On Monday, the day after Easter, I got my second “Fauci Ouchie.” That means in a couple weeks I should be fully vaccinated and facing much less risk from COVID-19 (though I’ll continue wearing a mask and practicing social distancing to do my part while we fight this virus). Sitting in that vaccination chair just barely 24 hours after preaching during an Easter service, I felt hope is on the horizon.

Brian Kaylor selfie just moments after getting his second COVID vaccination shot.

Then my phone vibrated while I received my vaccine. A friend sent an article about how many White evangelicals refuse to get vaccinated. In fact, a recent poll found that 40% of White evangelicals say they probably won’t get the COVID vaccine, compared to just 25% of all Americans.

If nearly half of White evangelicals — who make up about 20% of the U.S. population — don’t get the vaccine, it will be more difficult to reach herd immunity status. That would put everyone at risk by stretching out the pandemic and perhaps even allowing the virus to continue to mutate so that the vaccines no longer work against a new strain.

White evangelicals — who are also less likely to wear masks and practice social distancing — are literally putting lives at risk. And why? Perhaps since many who call them “pro-life” have adopted a heretical philosophy.

“It would be God’s will if I am here or if I am not here,” Lauri Armstrong, a nutritionist near Dallas, Texas, told the New York Times about why she doesn’t plan to get vaccinated.

With that philosophy, I’d be a bit afraid to take any nutrition advice from her. Who cares if that supplement’s been tested, if it’s God’s will you’ll live. Why even worry about nutrition at all when God’s going to take you or leave no matter what you do?

“We are going to go through times of trials and all kinds of awful things, but we still know where we are going at the end,” Ron Holloway, a real estate agent in Forsyth, Missouri, who thinks COVID was overblown to hurt Donald Trump, told the Associated Press about why he won’t get vaccinated. “And heaven is so much better than here on earth.

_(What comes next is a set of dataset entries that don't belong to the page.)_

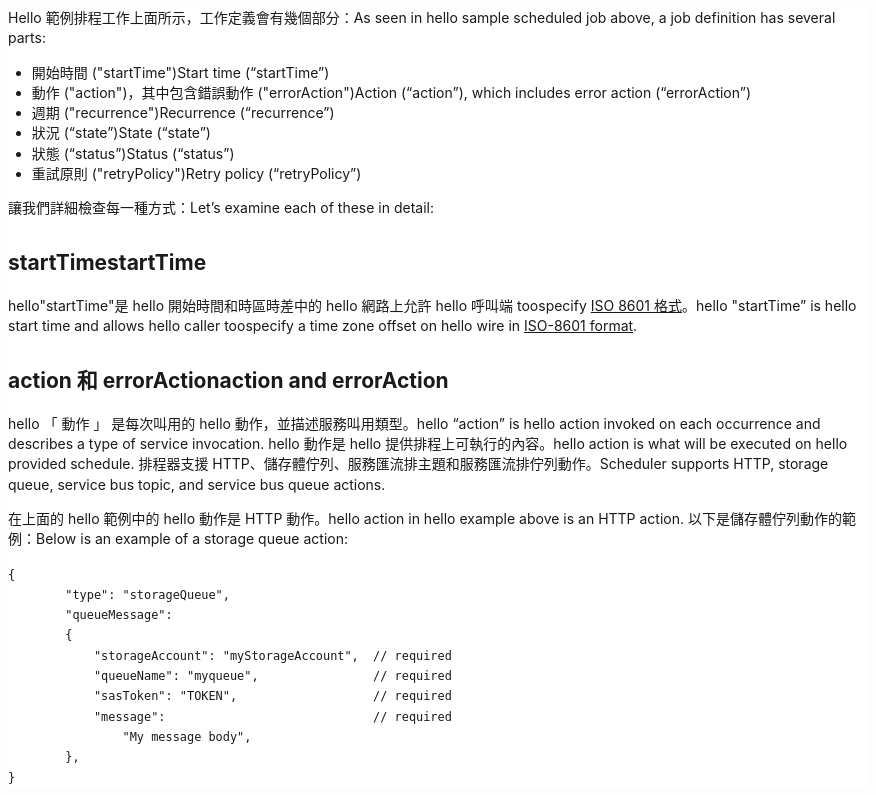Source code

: <span data-ttu-id="d9bb7-151">Hello 範例排程工作上面所示，工作定義會有幾個部分：</span><span class="sxs-lookup"><span data-stu-id="d9bb7-151">As seen in hello sample scheduled job above, a job definition has several parts:</span></span>

* <span data-ttu-id="d9bb7-152">開始時間 ("startTime")</span><span class="sxs-lookup"><span data-stu-id="d9bb7-152">Start time (“startTime”)</span></span>  
* <span data-ttu-id="d9bb7-153">動作 ("action")，其中包含錯誤動作 ("errorAction")</span><span class="sxs-lookup"><span data-stu-id="d9bb7-153">Action (“action”), which includes error action (“errorAction”)</span></span>
* <span data-ttu-id="d9bb7-154">週期 ("recurrence")</span><span class="sxs-lookup"><span data-stu-id="d9bb7-154">Recurrence (“recurrence”)</span></span>  
* <span data-ttu-id="d9bb7-155">狀況 (“state”)</span><span class="sxs-lookup"><span data-stu-id="d9bb7-155">State (“state”)</span></span>  
* <span data-ttu-id="d9bb7-156">狀態 (“status”)</span><span class="sxs-lookup"><span data-stu-id="d9bb7-156">Status (“status”)</span></span>  
* <span data-ttu-id="d9bb7-157">重試原則 ("retryPolicy")</span><span class="sxs-lookup"><span data-stu-id="d9bb7-157">Retry policy (“retryPolicy”)</span></span>  

<span data-ttu-id="d9bb7-158">讓我們詳細檢查每一種方式：</span><span class="sxs-lookup"><span data-stu-id="d9bb7-158">Let’s examine each of these in detail:</span></span>

## <a name="starttime"></a><span data-ttu-id="d9bb7-159">startTime</span><span class="sxs-lookup"><span data-stu-id="d9bb7-159">startTime</span></span>
<span data-ttu-id="d9bb7-160">hello"startTime"是 hello 開始時間和時區時差中的 hello 網路上允許 hello 呼叫端 toospecify [ISO 8601 格式](http://en.wikipedia.org/wiki/ISO_8601)。</span><span class="sxs-lookup"><span data-stu-id="d9bb7-160">hello "startTime” is hello start time and allows hello caller toospecify a time zone offset on hello wire in [ISO-8601 format](http://en.wikipedia.org/wiki/ISO_8601).</span></span>

## <a name="action-and-erroraction"></a><span data-ttu-id="d9bb7-161">action 和 errorAction</span><span class="sxs-lookup"><span data-stu-id="d9bb7-161">action and errorAction</span></span>
<span data-ttu-id="d9bb7-162">hello 「 動作 」 是每次叫用的 hello 動作，並描述服務叫用類型。</span><span class="sxs-lookup"><span data-stu-id="d9bb7-162">hello “action” is hello action invoked on each occurrence and describes a type of service invocation.</span></span> <span data-ttu-id="d9bb7-163">hello 動作是 hello 提供排程上可執行的內容。</span><span class="sxs-lookup"><span data-stu-id="d9bb7-163">hello action is what will be executed on hello provided schedule.</span></span> <span data-ttu-id="d9bb7-164">排程器支援 HTTP、儲存體佇列、服務匯流排主題和服務匯流排佇列動作。</span><span class="sxs-lookup"><span data-stu-id="d9bb7-164">Scheduler supports HTTP, storage queue, service bus topic, and service bus queue actions.</span></span>

<span data-ttu-id="d9bb7-165">在上面的 hello 範例中的 hello 動作是 HTTP 動作。</span><span class="sxs-lookup"><span data-stu-id="d9bb7-165">hello action in hello example above is an HTTP action.</span></span> <span data-ttu-id="d9bb7-166">以下是儲存體佇列動作的範例：</span><span class="sxs-lookup"><span data-stu-id="d9bb7-166">Below is an example of a storage queue action:</span></span>

    {
            "type": "storageQueue",
            "queueMessage":
            {
                "storageAccount": "myStorageAccount",  // required
                "queueName": "myqueue",                // required
                "sasToken": "TOKEN",                   // required
                "message":                             // required
                    "My message body",
            },
    }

Why would we fight leaving here?”

With that philosophy, I’d be a bit afraid to buy a house from him. Who needs an inspection, just trust God? Why worry about fire codes when you know where you’re going at the end? Why fight for a safer house when heaven’s so much better?

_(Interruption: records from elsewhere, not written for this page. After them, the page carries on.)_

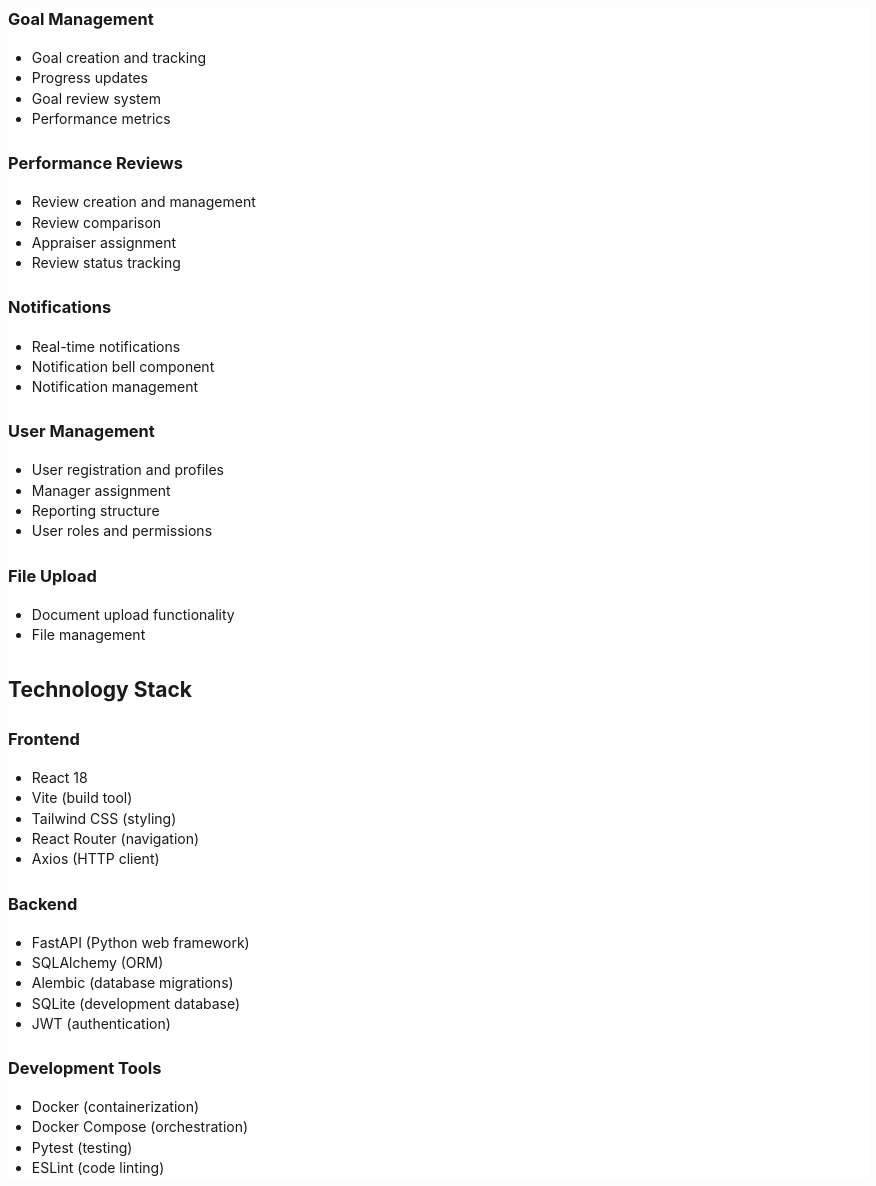 ### Goal Management
- Goal creation and tracking
- Progress updates
- Goal review system
- Performance metrics

### Performance Reviews
- Review creation and management
- Review comparison
- Appraiser assignment
- Review status tracking

### Notifications
- Real-time notifications
- Notification bell component
- Notification management

### User Management
- User registration and profiles
- Manager assignment
- Reporting structure
- User roles and permissions

### File Upload
- Document upload functionality
- File management

## Technology Stack

### Frontend
- React 18
- Vite (build tool)
- Tailwind CSS (styling)
- React Router (navigation)
- Axios (HTTP client)

### Backend
- FastAPI (Python web framework)
- SQLAlchemy (ORM)
- Alembic (database migrations)
- SQLite (development database)
- JWT (authentication)

### Development Tools
- Docker (containerization)
- Docker Compose (orchestration)
- Pytest (testing)
- ESLint (code linting)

A pharmacist fills a syringe with the Pfizer-BioNTech COVID-19 Vaccine, at the Bronx River Houses Community Center in the Bronx borough of New York on Jan. 31, 2021. (Mary Altaffer/Associated Press)

Like the Gnostic heretics that the early church leaders warned against, these White evangelicals preaching against vaccines today distort the faith.

The ancient Gnostics argued they had special knowledge that gave them the secret truths that others couldn’t see. The cult of QAnon, which has infiltrated our churches, similarly claims exclusive access to the “real” news that can’t be verified elsewhere. And much of the COVID-denial in our churches and communities can be linked to QAnon and its adherents.

An anonymous person on the internet doesn’t know more about this virus than our scientists and medical professionals. To reject science is to reject the command to love God with all our mind.

The ancient Gnostics preached a dualism between the spiritual and physical worlds, with the latter being evil. Similarly, some in our churches today prioritize the spiritual afterlife over the current world, even though Jesus spent much more time preaching and modeling how to live today than he did talking about heaven.

A theology that discounts people’s lives does not come from God. To put our neighbors’ lives at risk is to reject biblical commands to love them.

We need evangelical preachers and leaders to not only publicly encourage vaccination but also to condemn the unbiblical theology putting our communities in danger. Thankfully, many national evangelical leaders across the political and theological spectrums have done this already. From Jim Wallis to Robert Jeffress, from Jerusah Duford to Franklin Graham, we’ve seen prominent evangelicals promote the COVID vaccines. I hope this message will ring out from preachers across the country, from their pulpits, church newsletters, or personal Facebook pages.

Let us thank God for the scientists and medical professionals who developed these vaccines and worked to keep us safe over the past year. And let us love our neighbors by doing our part to keep our communities safe and beat this virus as we wear masks, practice social distancing, and get vaccinated.